# Auto AC, Climate Control stuck



## bowtie81 (Sep 2, 2011)

This happen to me a few times. Suddenly the AC starts to blow hot air and fans turn high. No matter what temperature I choose, it keeps blowing hot air. Only way to stop this is to turn the fan down or turn off the climate control. Anyway, if I turn the fan down, the temp will still be hot. Once this happen it started to work normally after a restart of the car. Second time it took a few restarts before the system turn back to normal. My car is a euro model 2.0 120kw diesel with manual transmission, 10 000km on the clock. First service is in 15 000 km, I will ask them whats wrong, but I suspect there will be no fault codes, so they probably dont find anything wrong with it.


----------



## Jim Frye (Mar 16, 2011)

bowtie81 said:


> This happen to me a few times. Suddenly the AC starts to blow hot air and fans turn high. No matter what temperature I choose, it keeps blowing hot air. Only way to stop this is to turn the fan down or turn off the climate control. Anyway, if I turn the fan down, the temp will still be hot. Once this happen it started to work normally after a restart of the car. Second time it took a few restarts before the system turn back to normal. My car is a euro model 2.0 120kw diesel with manual transmission, 10 000km on the clock. First service is in 15 000 km, I will ask them whats wrong, but I suspect there will be no fault codes, so they probably dont find anything wrong with it.


This has been reported here multiple times by U.S. owners. A trip to the dealership was always the fix. It may be as simple as re-flashing the software on the ECU, or it may be a bad thermostat.


----------



## bowtie81 (Sep 2, 2011)

I see, is this then the same case I read here in another thread about, the "t-stat" problem? I thought it meant the cooling system, but then its the AC system. I already asked the finnish dealer, they checked with the importing company, I was not surpriced to hear they never encountered this before. Its always the same when you ask the dealer, the reply is "no, we never heard of this problem before, we have to investigate"..

another thing thats annoying me, is the rear window defroster, its automatically on whenever the temperature is around 0 or less degrees celsius. When I start the car, I have to remember to turn it off if its not needed. Stupid logic I have to say, its uses alot of power because the mirrors are heated too, I much rather press the button when I really need it, I hope they can reprogram this at the service.


----------



## cruzeman (Mar 13, 2011)

try disconnecting your battery


----------



## bowtie81 (Sep 2, 2011)

I would rather not, then I loose my settings. The problem is not persistent, it occurred now two times. Also I once got a check engine light, but it has probably nothing to do with this. It came on because the DPF cycle started with a cold engine, that probably cause some kind of a sensor error. DPF is the dust particle filter used to clean the diesel soot from the exhaust gas, a really bad thing coz it uses fuel for burning the soot regulary and also obstructs the exhaust system, causing less mileage and less power, but it saves the environment...


----------



## Jim Frye (Mar 16, 2011)

bowtie81 said:


> I see, is this then the same case I read here in another thread about, the "t-stat" problem?
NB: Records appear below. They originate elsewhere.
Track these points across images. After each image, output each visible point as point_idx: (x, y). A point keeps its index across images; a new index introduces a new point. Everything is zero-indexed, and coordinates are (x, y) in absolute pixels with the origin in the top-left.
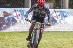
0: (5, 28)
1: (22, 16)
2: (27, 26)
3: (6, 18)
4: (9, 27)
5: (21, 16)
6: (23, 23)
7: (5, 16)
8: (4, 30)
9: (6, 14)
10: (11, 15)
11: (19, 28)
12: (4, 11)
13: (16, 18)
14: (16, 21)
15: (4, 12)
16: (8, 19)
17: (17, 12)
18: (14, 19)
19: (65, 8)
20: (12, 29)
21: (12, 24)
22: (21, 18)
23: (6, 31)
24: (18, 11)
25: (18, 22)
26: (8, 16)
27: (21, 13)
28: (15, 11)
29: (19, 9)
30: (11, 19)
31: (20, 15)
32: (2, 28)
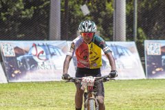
0: (18, 75)
1: (47, 54)
2: (55, 72)
3: (19, 59)
4: (25, 74)
5: (44, 54)
6: (49, 67)
7: (17, 55)
8: (17, 79)
9: (19, 52)
10: (27, 52)
11: (41, 75)
12: (15, 46)
13: (36, 59)
14: (36, 63)
15: (16, 48)
16: (23, 61)
17: (38, 48)
18: (33, 59)
19: (120, 40)
20: (29, 77)
21: (29, 69)
22: (45, 58)
23: (20, 80)
24: (39, 45)
25: (40, 64)
26: (23, 54)
27: (45, 49)
28: (35, 45)
29: (41, 42)
30: (28, 60)
31: (42, 52)
32: (13, 75)
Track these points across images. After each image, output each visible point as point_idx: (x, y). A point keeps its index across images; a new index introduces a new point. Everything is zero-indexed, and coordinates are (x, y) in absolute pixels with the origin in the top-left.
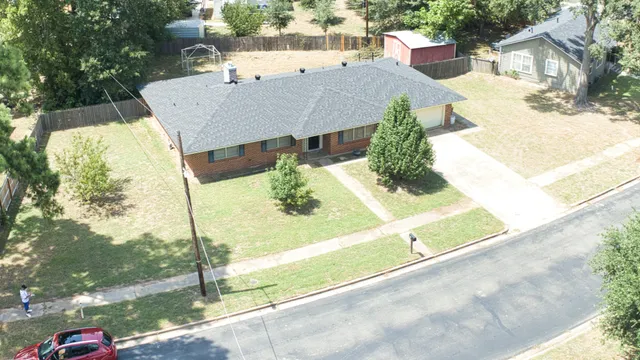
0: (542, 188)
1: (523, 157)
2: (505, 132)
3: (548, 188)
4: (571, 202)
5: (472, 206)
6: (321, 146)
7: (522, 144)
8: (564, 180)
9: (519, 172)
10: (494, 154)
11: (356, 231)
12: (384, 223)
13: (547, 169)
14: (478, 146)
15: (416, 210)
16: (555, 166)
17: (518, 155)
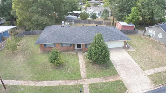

I thought it meant the cooling system, but then its the AC system. I already asked the finnish dealer, they checked with the importing company, I was not surpriced to hear they never encountered this before. Its always the same when you ask the dealer, the reply is "no, we never heard of this problem before, we have to investigate"..


My impression on the thermostat issue is that in 2011 models, it would stick closed and thus cause overheating. I think that by turning up the flow to the heater core and venting some excess heat into the cabin area, the system was trying to prevent/delay engine overheating. The thermostat in the Cruze is not a traditional one with a temperature sensitive spring to open/close it. The programming in the ECU actually does that, and there was something amiss in the '11s with that function. Again, the dealership *should* be able to find the information on this issue.


----------



## Big Tom (Mar 8, 2011)

bowtie81 said:


> I already asked the finnish dealer, they checked with the importing company, I was not surpriced to hear they never encountered this before. Its always the same when you ask the dealer, the reply is "no, we never heard of this problem before, we have to investigate"..


Something could be posted a million times on the internet and in forums and my dealer would say they never heard about or had anyone come in with that problem


----------



## tbill (Dec 4, 2011)

if there isn't a re-flash specific to this concern, ask the dealer to re-flash current program into the hvac module, might have a corrupted file in it causing a glitch, sometimes re-flashing current program will eliminate the issue. i see if from time to time at work.


----------